Troy Baker, best known as the voice behind it The Last of Us Part IIis Joel Miller, infuriated himself overnight by announcing his support for a new NFT project to monetize artists’ language work. “You can hate. Or you can create. What would you like?” he cautiously tweeted. It didn’t take fans long to make up their minds.
“I’m working with VoiceverseNFT to explore ways we could collectively give new developers new tools to create new things and give everyone the ability to own and invest in the IPs they create,” Baker, who has voiced dozens of video game characters from Final Fantasy XIIIsnow too Fourteen daysis Agent Jones– written overnight. “We all have a story to tell.”
And the internet had a new tweet in relation.
“You still have a choice to either back down now rather than be deeply and genuinely mortified when you think about it a few years from now,” he replied YouTube gaming essayist Jacob Geller.
Baker tried to tone down his tweet a follow-up thread, However, he did not mention whether he actually withdrew from the project. “The ‘hate/create’ part was maybe a bit antagonistic,” he wrote.
So what is this new blockchain-based scheme that Baker is supporting? Voiceverse bills itself as “a 2nd generation NFT built with AI and a highly functional utility that gives you ownership of a unique voice in the Metaverse”. The idea is that an artist creates a recording, someone buys it, and then someone can use it for “in-game chats, Zoom calls, YouTube & Tiktok” and more. Just like before-The partial plan begins with artists adding their voices to the project this month and ends sometime in the future with plans to “collaborate with all your favorite crypto games and communities to make your voice NFTs truly become the voice of the metaverse!” Definitely something worth destroying the environment for.
Why is this different from the existing NFT-as-a-glorified-JPEG scam that everyone has been collectively moaning about for the last year? “Language NFTs offer intrinsic value in addition to an amazing community,” the project claims. “You can’t right-click either of them.” However, these simple explanations raise more questions than they answer. At this point, thanks to the ambiguous phrasing on Voiceverse, it’s extremely unclear how much of a person’s voice you’re getting access to‘s site.
And then there is the question of payment. The original artists receive royalties based on the rising or falling value of their NFT, but it doesn’t go into any further detail.
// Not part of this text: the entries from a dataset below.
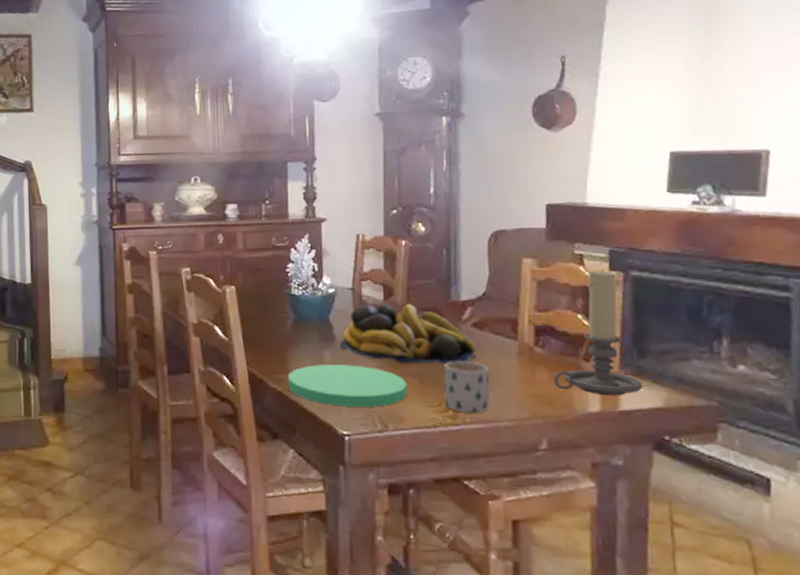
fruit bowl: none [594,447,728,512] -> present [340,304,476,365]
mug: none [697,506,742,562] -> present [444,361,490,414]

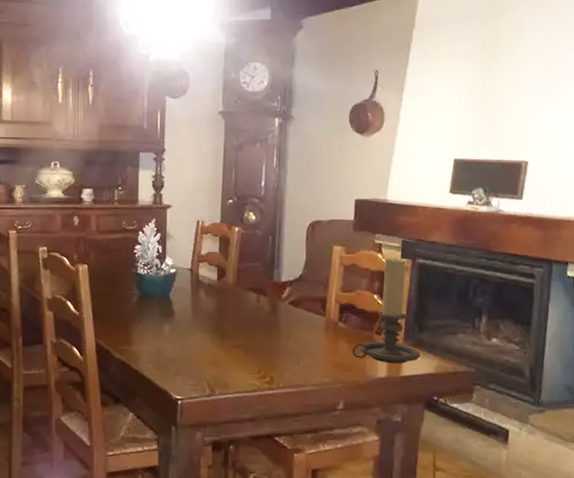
plate: present [288,365,408,407] -> none [130,337,233,374]
fruit bowl: present [340,304,476,365] -> none [178,284,292,338]
mug: present [444,361,490,414] -> none [263,334,301,380]

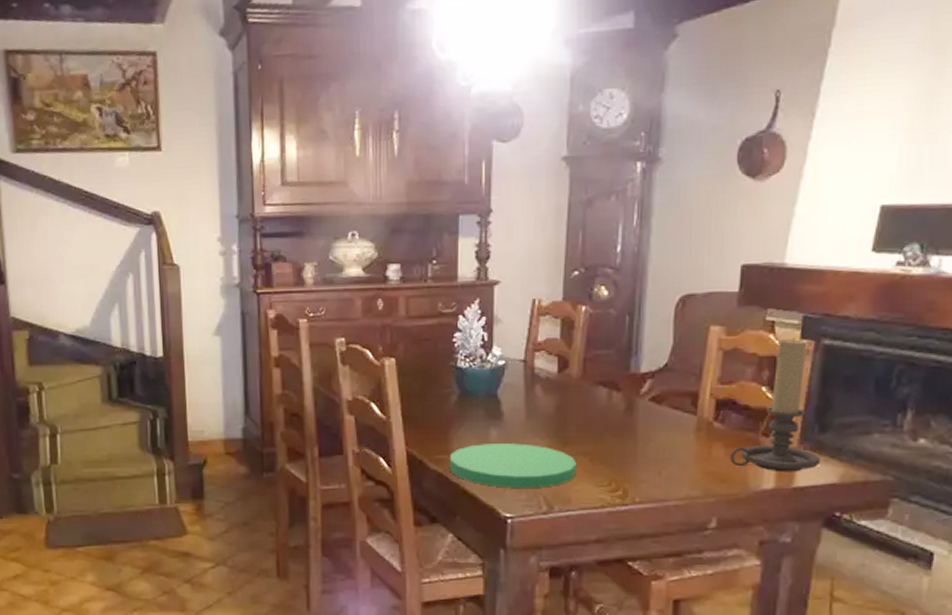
plate: none [130,337,233,374] -> present [449,443,577,488]

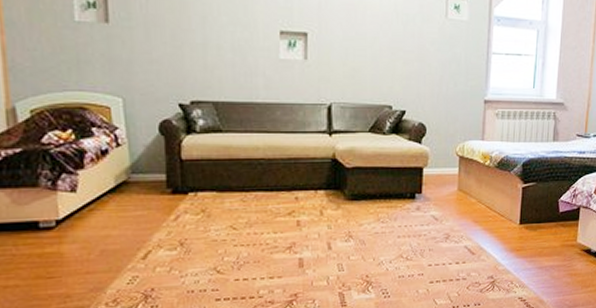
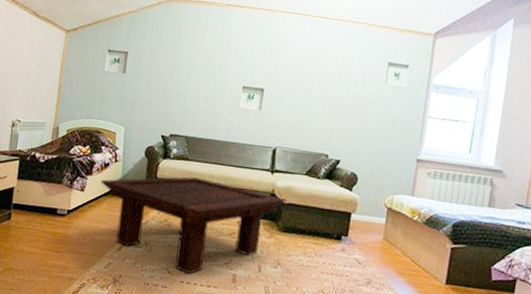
coffee table: none [100,152,351,269] -> present [101,177,287,274]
Regardless, I can bet 100 percent that Baker isn’t giving away any of his own meaningful voice work to exploitation and manipulation, however the no doubt soon-to-be-inflamed Voice NFT metaverse sees fit.
A few other celebrities who have spoken out in favor of the odd crypto thug have quickly turned their backs in the face of the backlash. handyman co-star Richard Karn He recently announced that he would be dropping NFTs based on the hit ’90s sitcom and then quickly quit after thinking about it “long and hard”..
Will Baker do the same? It’s difficult to say. The voice of BioShock Infinite‘s Booker DeWitt has a habit Doubling down on stupid stuff. In 2016, he tried to get the Washington Post to do it remove its negative Unknown 4 review by Metacritic. And when former Kotaku editor Jason Schreier tweeted that games should be shorter, Baker responded with a 100-word excerpt from a speech by Theodore Roosevelt about how critics are idiots. Maybe someone can turn now this speech in one of Baker’s Voice NFTs.